Vaya, y ¿por qué no? No hago más que nivelar la balanza amañada.

Aquí está mi libro, trescientas doce libras.

¡Exacto!

Dios, él no discutió nunca. Su balanza debe de estar amañada. Bueno, de todas formas sigue siendo un buen día.

Dicen que mil hombres vienen de camino a este campo. Mañana nos pelearemos por una hilera. Estaremos arrebatando el algodón, rápido.

Se necesitan recolectores de algodón. A más hombres recogiendo, más deprisa va a la desmotadora.

Ahora al campamento del algodón.

Carne esta noche, por Dios. Tenemos dinero para carne. Dale la mano al pequeño, está agotado. Adelante y compra cuatro libras de carne. La vieja hará esta noche galletas ricas, si no está demasiado cansada.

Capítulo XXVIII

L
os furgones, que eran doce, estaban cada uno pegado al otro en una pequeña explanada junto al río. Había dos filas de seis cada una, y no tenían ruedas. Para llegar a las grandes puertas correderas unos tablones hacían las veces de pasarela. Servían bien de casas, a prueba de agua y de corrientes, y proporcionaban espacio para veinticuatro familias, una familia en cada extremo del furgón. No tenían ventanas, pero las anchas puertas estaban abiertas. En algunos colgaba en el centro una lona, mientras que en otros solo la posición de la puerta marcaba la separación.

Los Joad tenían una mitad de un furgón del final. Algún ocupante anterior había ajustado un tubo de cocina a una lata de aceite y había hecho un agujero en la pared para el tubo. Incluso con la puerta abierta, el final del coche estaba oscuro.

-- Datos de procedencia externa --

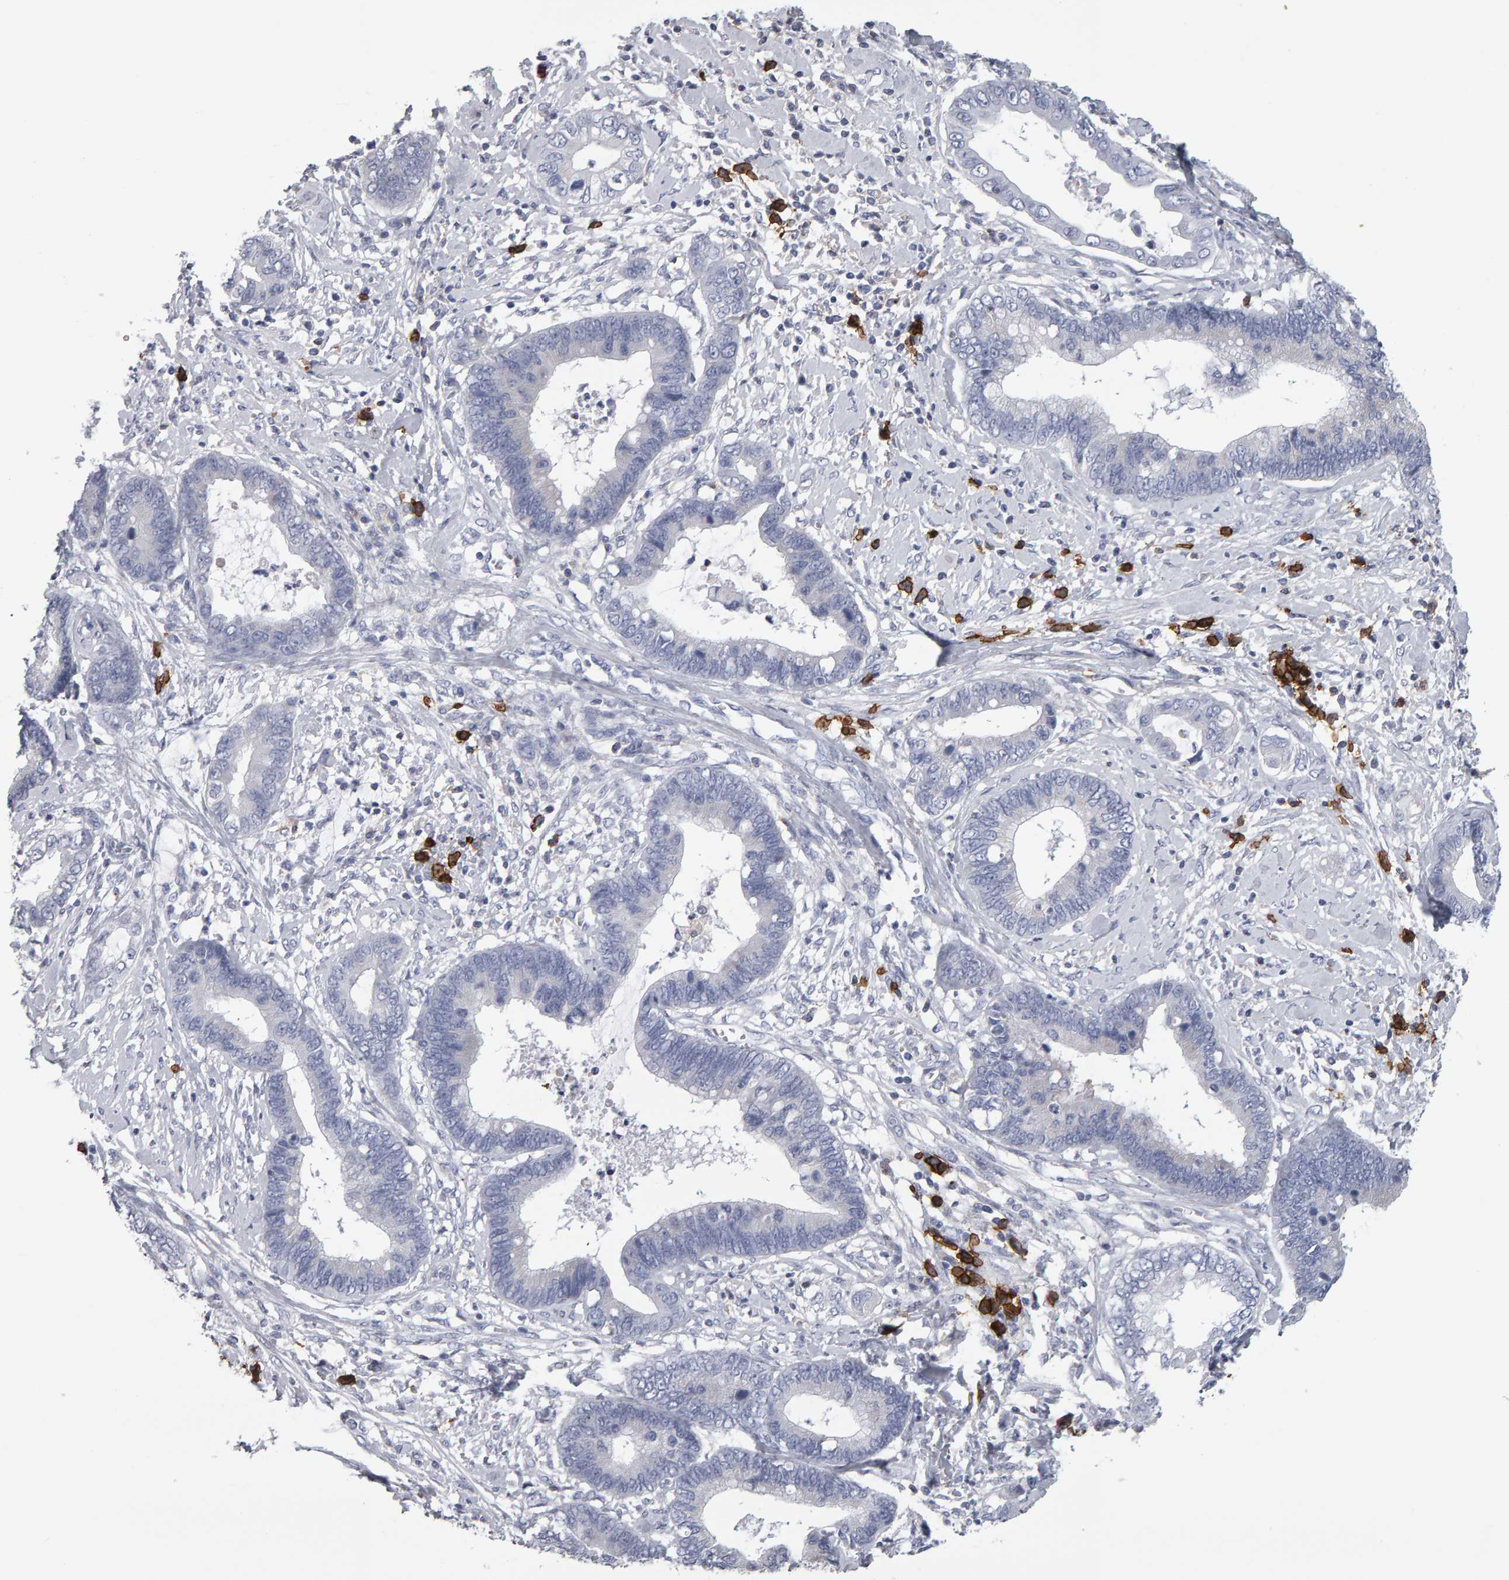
{"staining": {"intensity": "negative", "quantity": "none", "location": "none"}, "tissue": "cervical cancer", "cell_type": "Tumor cells", "image_type": "cancer", "snomed": [{"axis": "morphology", "description": "Adenocarcinoma, NOS"}, {"axis": "topography", "description": "Cervix"}], "caption": "A high-resolution photomicrograph shows immunohistochemistry staining of cervical cancer, which displays no significant staining in tumor cells.", "gene": "CD38", "patient": {"sex": "female", "age": 44}}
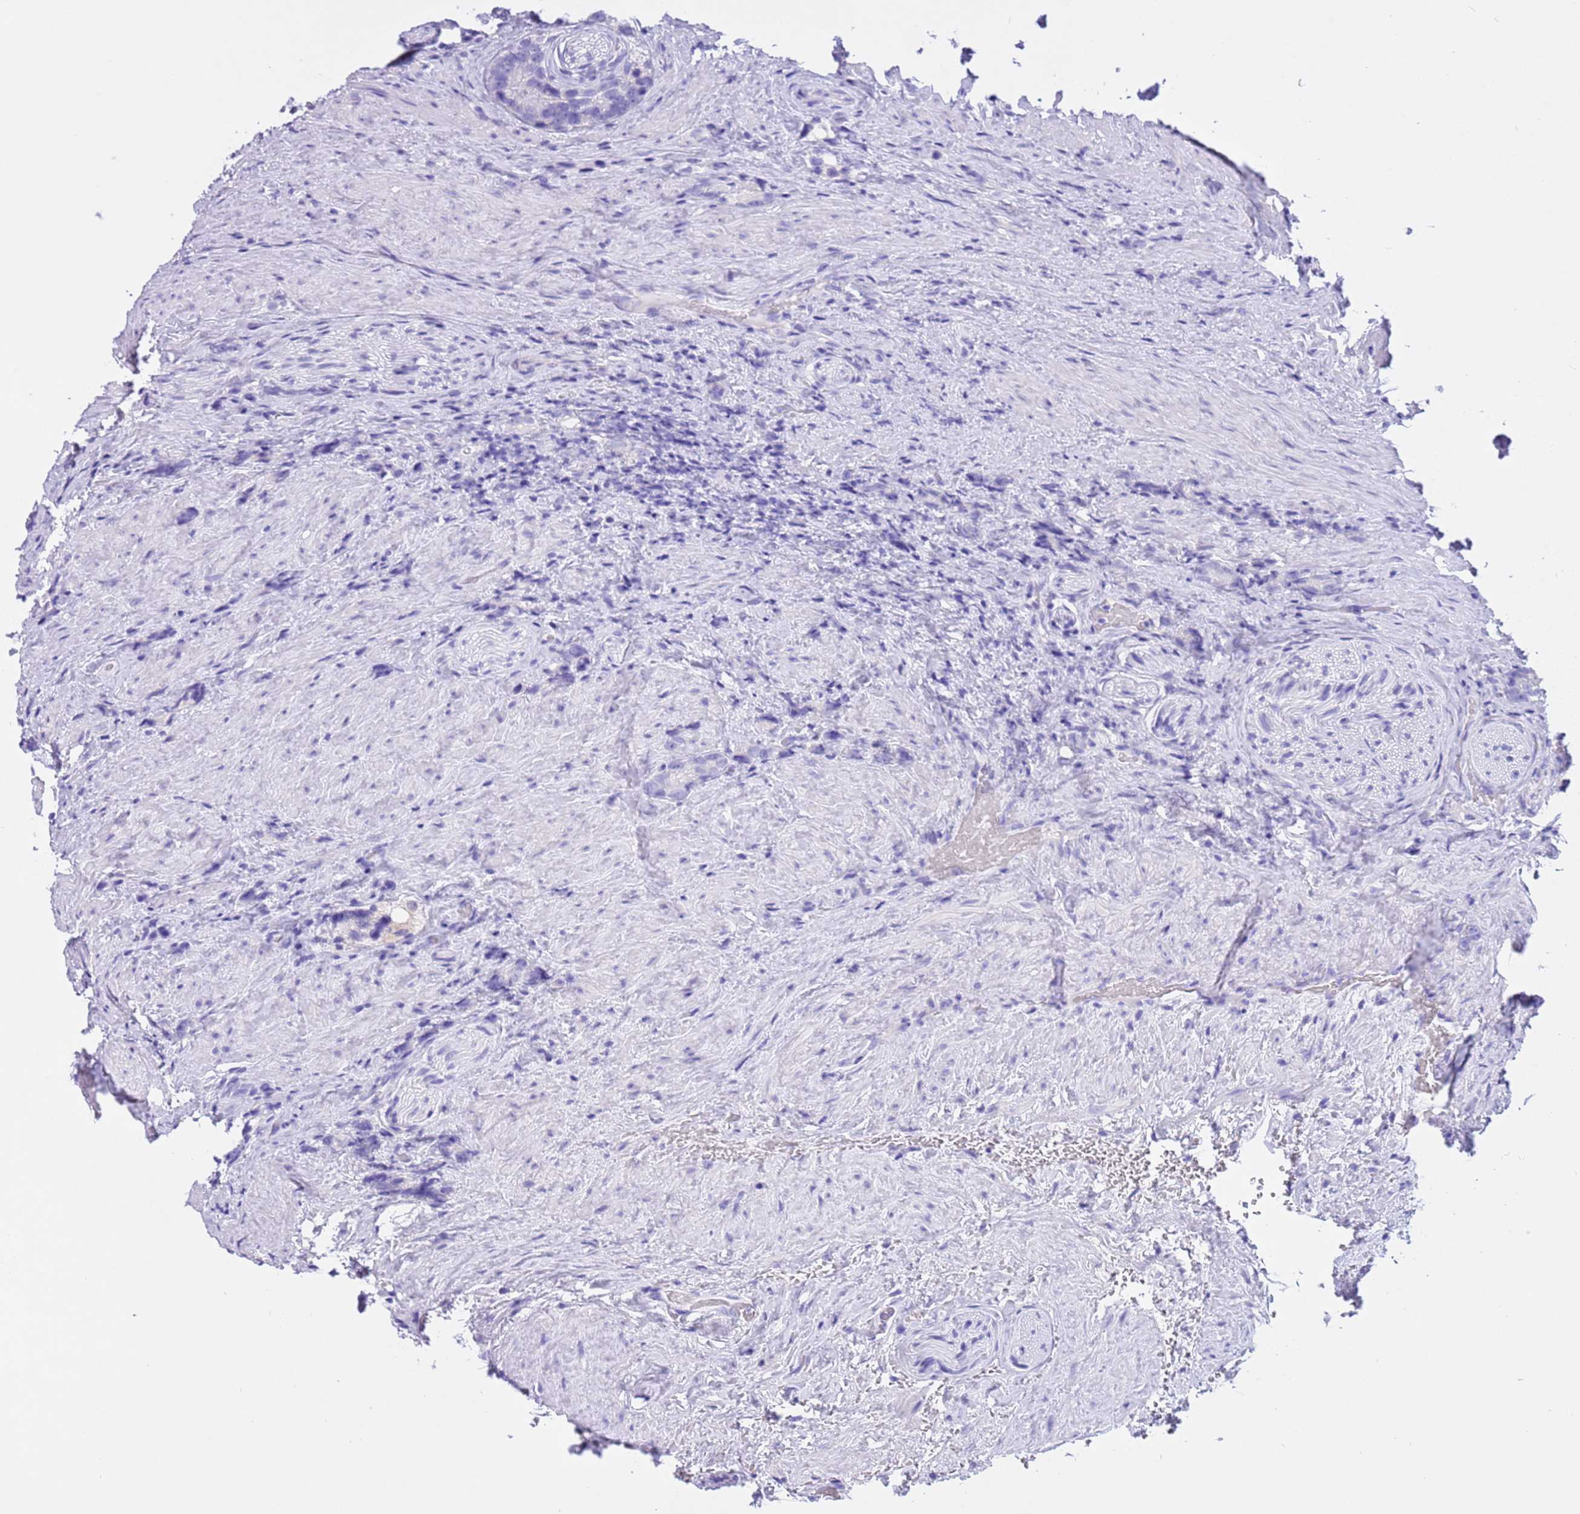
{"staining": {"intensity": "negative", "quantity": "none", "location": "none"}, "tissue": "prostate cancer", "cell_type": "Tumor cells", "image_type": "cancer", "snomed": [{"axis": "morphology", "description": "Adenocarcinoma, High grade"}, {"axis": "topography", "description": "Prostate"}], "caption": "Prostate cancer was stained to show a protein in brown. There is no significant expression in tumor cells.", "gene": "CPB1", "patient": {"sex": "male", "age": 63}}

Madre colgó la lona en el centro del coche.

—Está bien esto —dijo—. Es casi lo mejor que hemos tenido excepto el campamento del gobierno.

Todas las noches ella desenrollaba los colchones en el suelo y cada mañana los volvía a enrollar. Y todos los días iban al campo y recogían algodón y todas las noches comían carne. Un sábado fueron a Tulare y compraron una cocina de latón y monos nuevos para Al, Padre, Winfield y el tio John, y le compraron un vestido a Madre y le dieron el mejor vestido de Madre a Rose of Sharon.

—Está tan gorda —dijo Madre— que comprarle ahora un vestido nuevo sería tirar el dinero.

Los Joad habían tenido suerte. Llegaron lo bastante pronto como para que les dieran un lugar en los furgones. Ahora las tiendas de los que habían llegado más tarde llenaban la pequeña explanada y aquellos que tenían furgón eran antiguos y en cierto modo aristócratas.

El angosto arroyo se deslizaba, salía de entre los sauces y volvía a entrar en ellos. De cada furgón partía un sendero apelmazado hasta el arroyo. Entre los furgones colgaban cuerdas de tender la ropa y todos los días las cuerdas se cubrían de ropa puesta a secar.

Al anochecer volvían caminando de los campos, llevando las bolsas de algodón dobladas debajo del brazo. Iban a la tienda, que estaba en el cruce de caminos, y había muchos recolectores en la tienda comprando suministros.

—¿Hoy cuánto?

—Nos va bien. Hoy ganamos tres y medio. Ojalá durara. Los niños están convirtiéndose en buenos recolectores. Madre les ha preparado una bolsa pequeña a cada uno. No podían arrastrar una bolsa de las grandes. Las vacían en las nuestras. Hizo las bolsas de un par de camisas viejas. Dan buen resultado.

Y Madre iba al mostrador de carne, con el índice puesto en los labios, soplándose en el dedo, muy pensativa.

—Podría comprar chuletas de cerdo —dijo—. ¿Cuánto?

—Treinta centavos la libra, señora.

—Bueno, déme tres libras. Y un buen trozo de ternera para cocer. Mi hija lo puede cocinar mañana. Y una botella de leche para mi hija. Le encanta la leche. Va a tener un niño. Una enfermera le dijo que tenía que tomar mucha leche. Veamos, ahora, tenemos patatas.

Padre se acercó, con una lata de almíbar.

—Podríamos comprar esto —dijo—. Podríamos comprar tortitas.

Madre frunció el ceño.

—Bueno… bueno, bien. Nos llevamos esto. A ver… tenemos manteca de sobra.

Ruthie se acercó con dos cajas de palomitas de maíz dulces, en sus ojos una pregunta triste que se convertiría en tragedia o alegre exitación según Madre asintiera o negara con la cabeza.

—¿Madre? —mantuvo las cajas en alto, las movió arriba para hacerlas atractivas.

—Pon esas cajas…

La tragedia comenzó a reflejarse en los ojos de Ruthie. Padre dijo:

—Sólo cuestan cinco centavos cada una. Los pequeños han trabajado bien hoy.

—Bueno… —la excitación comenzó a ocupar los ojos de Ruthie—. De acuerdo.